I am designing a customer profile application where we need to register upto 100K customers per second through Frontend/API call. At the same time, there will be a PySpark/Databricks batch job which will migrate milliones of existing customers into the same database from different source systems. We are using Cosmos DB SQL API to support this highly concurrent application. When a new customer will register from frontend/API or get migrated through backend batch process, program will assign the unique Customer_Number to him/her and update the flag IsAssigned=True in the cosmos db container. Assignment will happen sequentially based on Sequence_Id in ascending order.
So we will identify and read the record by this clause -- > where Sequence_Id=Select MIN(Sequence_Id) from container where IsAssigned=False to assign the customer_number to the customer. Or Should I maintain the Sequence_Id used in the previous transaction somewhere else?

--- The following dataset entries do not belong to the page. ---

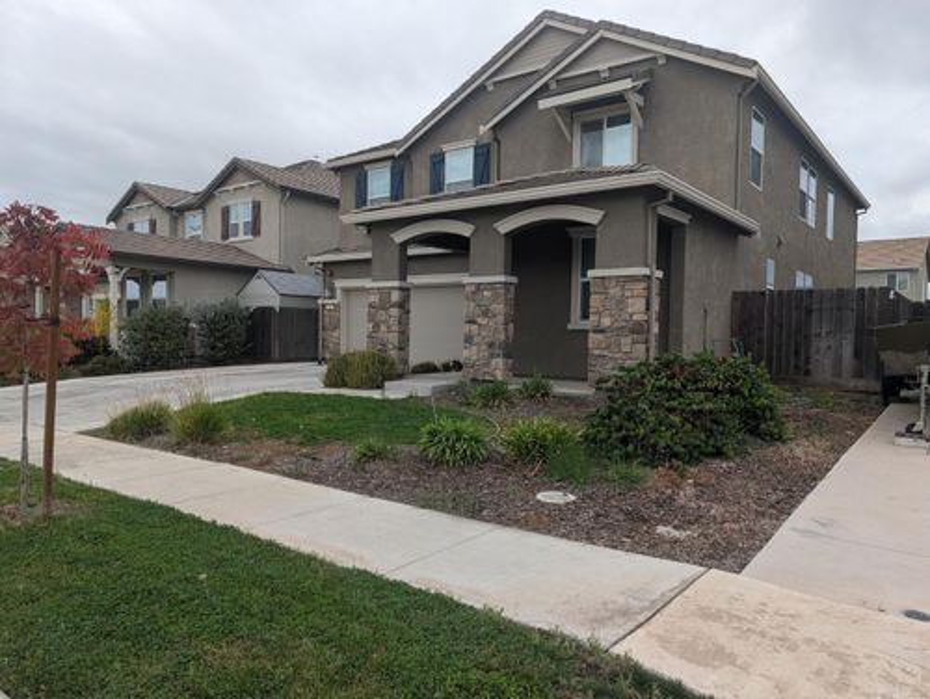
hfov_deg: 71.5
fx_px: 645
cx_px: 465
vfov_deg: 56.9
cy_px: 350
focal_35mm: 24
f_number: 1.68
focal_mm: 6.9
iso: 20
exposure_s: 1/499
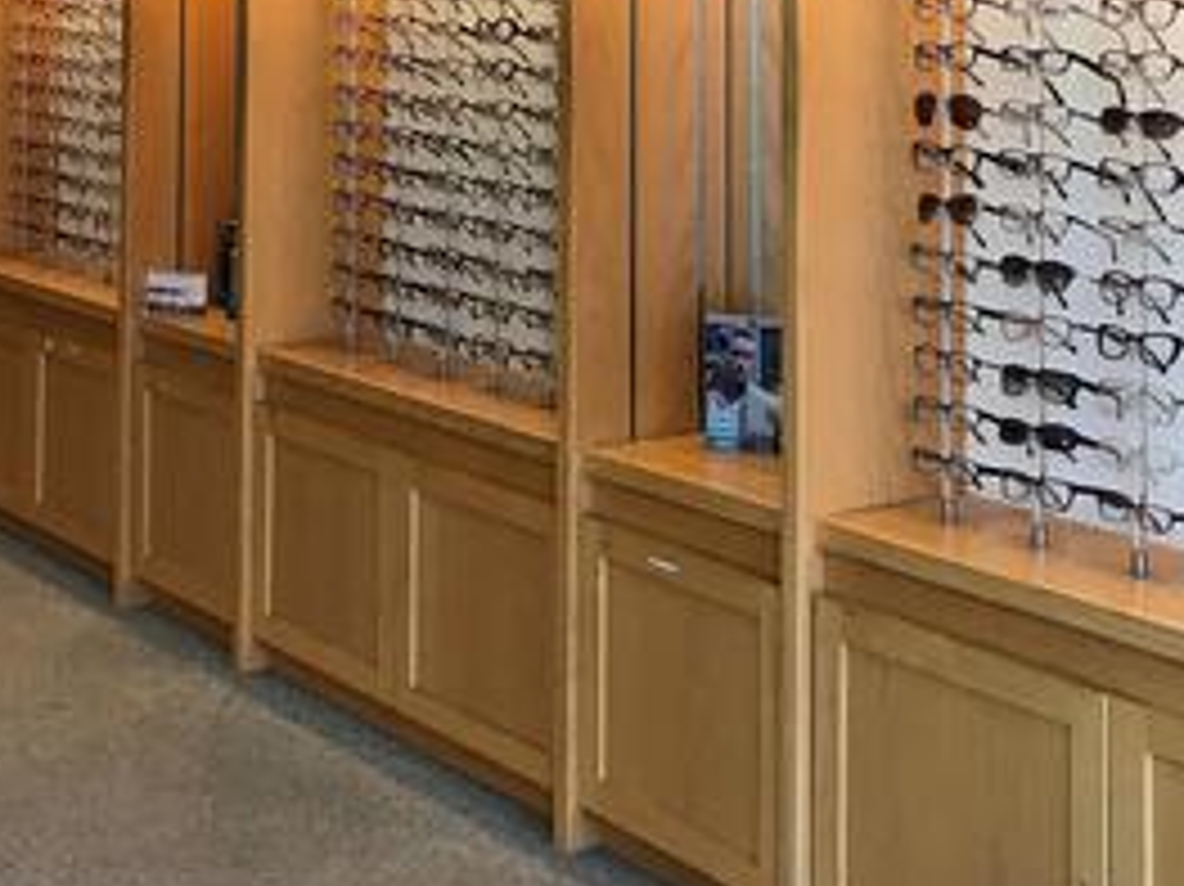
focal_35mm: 66
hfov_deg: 29.3
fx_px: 2256
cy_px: -103
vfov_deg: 21.1
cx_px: 421
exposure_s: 1/30
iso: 25
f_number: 1.8
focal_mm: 3.99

Please guide me how can I read Lock/Read/Update document/row of cosmos db to manage optimistic concurrency where number of request per seconds is so high.
Please advice me if you have better suggestion.

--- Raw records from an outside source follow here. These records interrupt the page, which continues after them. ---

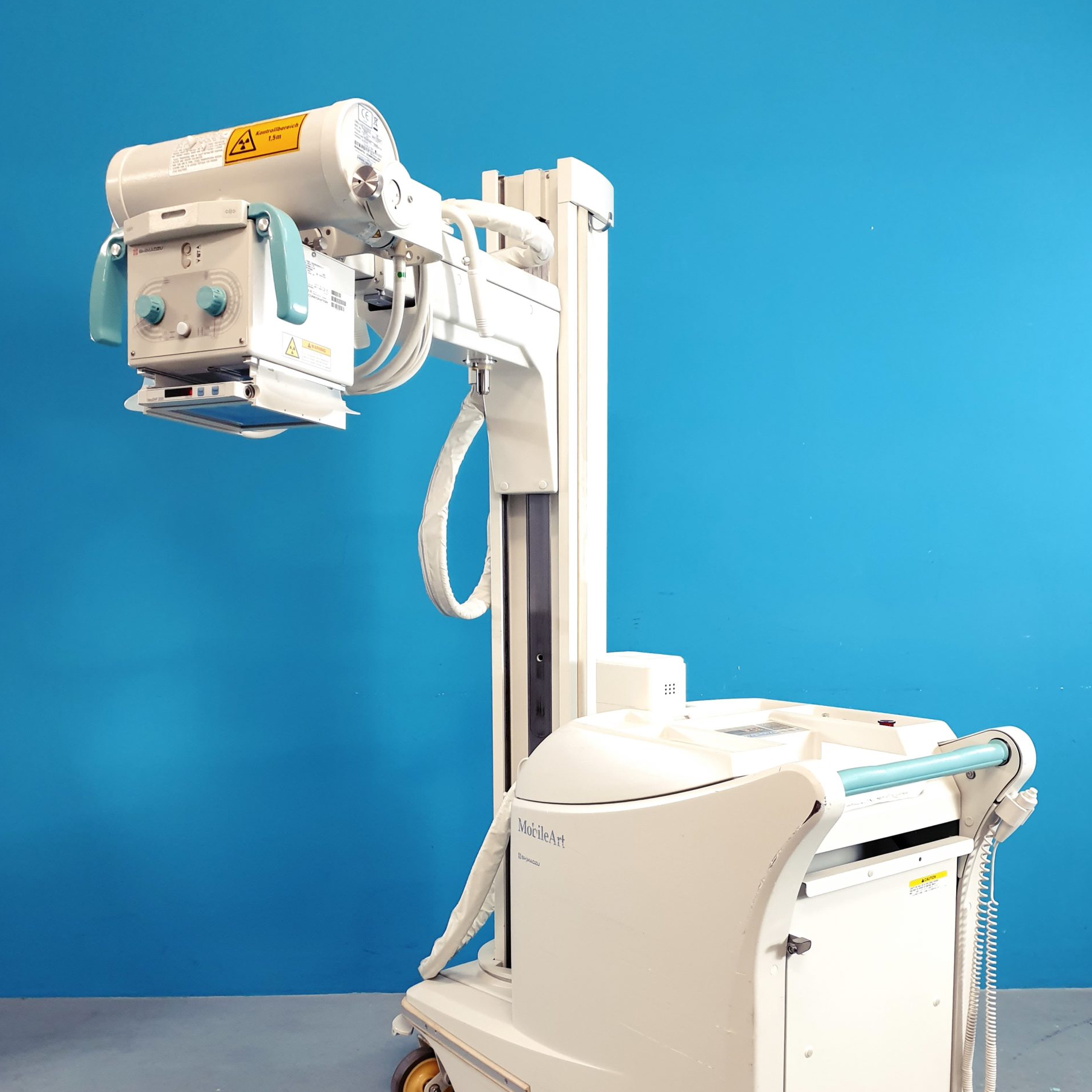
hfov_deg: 52.5
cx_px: 550
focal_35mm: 31
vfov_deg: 52.0
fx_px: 1106
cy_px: 685
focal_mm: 4.3
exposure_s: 1/50
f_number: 1.5
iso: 200
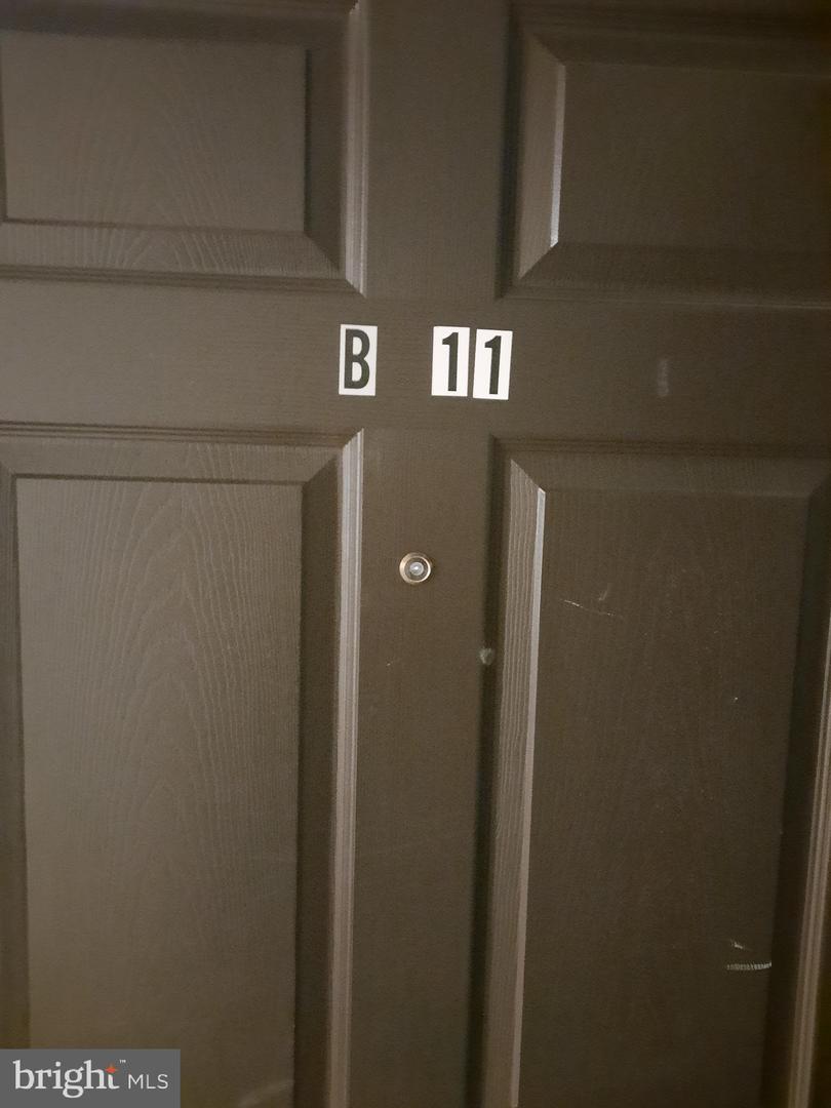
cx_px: 416
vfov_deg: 69.4
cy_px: 554
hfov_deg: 54.9
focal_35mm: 25
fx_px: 800
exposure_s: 1/10
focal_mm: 4.6
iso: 2500
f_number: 2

I can anticipate below query will be very slow and is a threat to the performance. Sequence_Id=Select MIN(Sequence_Id) from container where IsAssigned=False.
Sequence_Id Customer_Number IsAssigned 1 6000001234567980 False 2 6000001234567241 False 3 6000001234567673 False 4 6000001234567984 False 5 6000000000000001 False … … False 9999999999 6000001234567115 False
I am really stuck and need your help. Thanks in advance.